In my last post I showed some of the features of JMP's Bubble Plot platform using the US crime rate data (How to Make Bubble Charts) to create a static bubble plot, and the 1973 to 1999 US crime rate data to generate a dynamic bubble plot. Describing the dynamic bubble plot i wrote
Around 1976 Nevada starts to move away from the rest of the states, with both a high burglary and murder rates, reaching a maximum around 1980, and returning to California and Florida levels by 1984. Around 1989 the murder rate in Louisiana starts to increase reaching 20 per 100,000 by 1993, staying between 15 and 20 per 100,00 all the way up to 1997, with a fairly constant burglary rate. We can also see that the crime rates for North Dakota are consistently low
You can see these stories unfold in the animation, but after it is over our brains tend to forget the path a bubble took; the sequence of steps that led to its final position. Fortunately for us, the Bubble Plot platform has an option, Trail Lines, that can help our brains visualize motion. This option can be accessed from the bubble plot contextual menu:
Let's select the bubbles for Nevada, Louisiana, and North Dakota. If you run the animation a trail follows the motion of each of these bubbles. By the end of the sequence, 1999, the plot shows the paths taken by these 3 states.
Now we can clearly see Nevada, the green trail, shooting up to the upper right (high burglary and murder rates), and then coming back. Note how Louisiana (blue line) moves horizontally to the right (higher murder rate), without changing too much in the vertical direction (burglary rate). North Dakota's path (yellow line) is a short zigzag motion, keeping itself around a burglary rate of 435 per 100,000, and a murder rate of 1.18 per 100,000.

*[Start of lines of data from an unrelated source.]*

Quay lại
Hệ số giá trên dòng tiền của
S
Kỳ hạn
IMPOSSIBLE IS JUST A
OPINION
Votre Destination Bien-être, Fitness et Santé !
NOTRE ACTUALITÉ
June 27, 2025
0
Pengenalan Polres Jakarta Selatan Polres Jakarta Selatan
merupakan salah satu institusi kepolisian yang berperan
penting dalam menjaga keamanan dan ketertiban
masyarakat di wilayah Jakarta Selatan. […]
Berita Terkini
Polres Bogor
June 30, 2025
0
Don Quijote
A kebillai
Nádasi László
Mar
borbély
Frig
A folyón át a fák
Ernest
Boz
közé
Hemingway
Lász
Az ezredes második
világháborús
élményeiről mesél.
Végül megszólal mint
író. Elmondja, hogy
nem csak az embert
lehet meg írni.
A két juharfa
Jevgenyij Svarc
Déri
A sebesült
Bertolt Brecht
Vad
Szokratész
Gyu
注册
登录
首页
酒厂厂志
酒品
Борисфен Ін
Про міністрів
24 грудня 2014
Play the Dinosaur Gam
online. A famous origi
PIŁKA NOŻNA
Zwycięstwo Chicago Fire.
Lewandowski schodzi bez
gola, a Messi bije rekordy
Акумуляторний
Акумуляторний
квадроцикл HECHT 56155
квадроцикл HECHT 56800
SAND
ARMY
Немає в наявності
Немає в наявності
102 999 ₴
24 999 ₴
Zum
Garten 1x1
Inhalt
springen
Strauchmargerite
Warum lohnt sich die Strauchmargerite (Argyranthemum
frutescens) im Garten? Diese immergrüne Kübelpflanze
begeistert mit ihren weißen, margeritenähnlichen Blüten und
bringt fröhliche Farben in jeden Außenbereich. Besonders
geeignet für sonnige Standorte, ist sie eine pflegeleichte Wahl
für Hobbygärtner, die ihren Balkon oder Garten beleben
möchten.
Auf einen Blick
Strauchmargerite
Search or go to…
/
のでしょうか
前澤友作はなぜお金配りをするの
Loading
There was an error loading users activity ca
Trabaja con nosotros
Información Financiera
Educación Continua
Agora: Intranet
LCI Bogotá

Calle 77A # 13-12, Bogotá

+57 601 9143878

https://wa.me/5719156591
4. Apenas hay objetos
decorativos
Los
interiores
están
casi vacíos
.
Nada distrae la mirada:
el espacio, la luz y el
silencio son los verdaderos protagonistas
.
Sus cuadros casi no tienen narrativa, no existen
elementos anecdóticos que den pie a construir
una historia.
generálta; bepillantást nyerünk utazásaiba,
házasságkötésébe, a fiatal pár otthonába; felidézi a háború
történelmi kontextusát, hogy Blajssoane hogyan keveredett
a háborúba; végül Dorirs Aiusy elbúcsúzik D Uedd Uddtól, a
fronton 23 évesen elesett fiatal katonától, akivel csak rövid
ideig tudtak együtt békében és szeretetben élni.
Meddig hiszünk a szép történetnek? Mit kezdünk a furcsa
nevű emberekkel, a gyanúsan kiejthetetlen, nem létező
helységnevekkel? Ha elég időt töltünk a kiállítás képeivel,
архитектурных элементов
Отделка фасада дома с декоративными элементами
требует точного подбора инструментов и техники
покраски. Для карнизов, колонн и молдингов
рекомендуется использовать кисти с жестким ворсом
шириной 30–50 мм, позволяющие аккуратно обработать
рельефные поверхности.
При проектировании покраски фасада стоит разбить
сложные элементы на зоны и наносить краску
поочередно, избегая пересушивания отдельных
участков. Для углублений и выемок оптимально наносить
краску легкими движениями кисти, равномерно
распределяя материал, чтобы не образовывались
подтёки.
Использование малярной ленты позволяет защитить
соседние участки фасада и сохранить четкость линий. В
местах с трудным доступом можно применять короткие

In Visualizing Change, data visualization expert Stephen Few discusses four meaningful characteristics of change through time: magnitude, shape, velocity and direction. These four characteristics are easier to visualize by using Trail Bubbles in addition to Trail Lines. The plot below shows the Trail Lines and Trail Bubbles for Louisiana, Nevada, and North Dakota. To help the eye, I've added labels for the starting year of 1973.
The magnitude of change can be assessed by looking at the difference between bubble locations. For Nevada, between 1973 and 1980, you can see big changes in the burglary rate, from about 2000 to 3000 per 100,000, and the murder rate, from 12 to 20 per 100,000. By 1999 Nevada's burglary rate have been cut in half to 1000 per 100,000. The shape of change is given by the overall shape of the bubbles, while the direction and velocity of change can be visualized by the trend of the trails and the rate at which a bubble moves from one place to the next. For Nevada, the shape of change is somewhat concave, with rapid changes (big jumps from one bubble to the next), trending upward and downward in the 45° diagonal.
Louisiana's burglary rate did not change much (vertical changes), but its murder rate went up to 20 per 100,000, ending at 10 per 1000,000, lower than where it started (horizontal changes). The changes did not seem to occur rapidly, because the distance between the bubbles is small. As we saw before, not a lot of changes in North Dakota. Its shape is a circle with a small radius; i.e., neither big, nor rapid changes in either murder or burglary rates (the last bubble is almost where started).
A JMP bubble plot, with line and bubbles trails, can really change the way you visualize change. Go ahead, give it a try.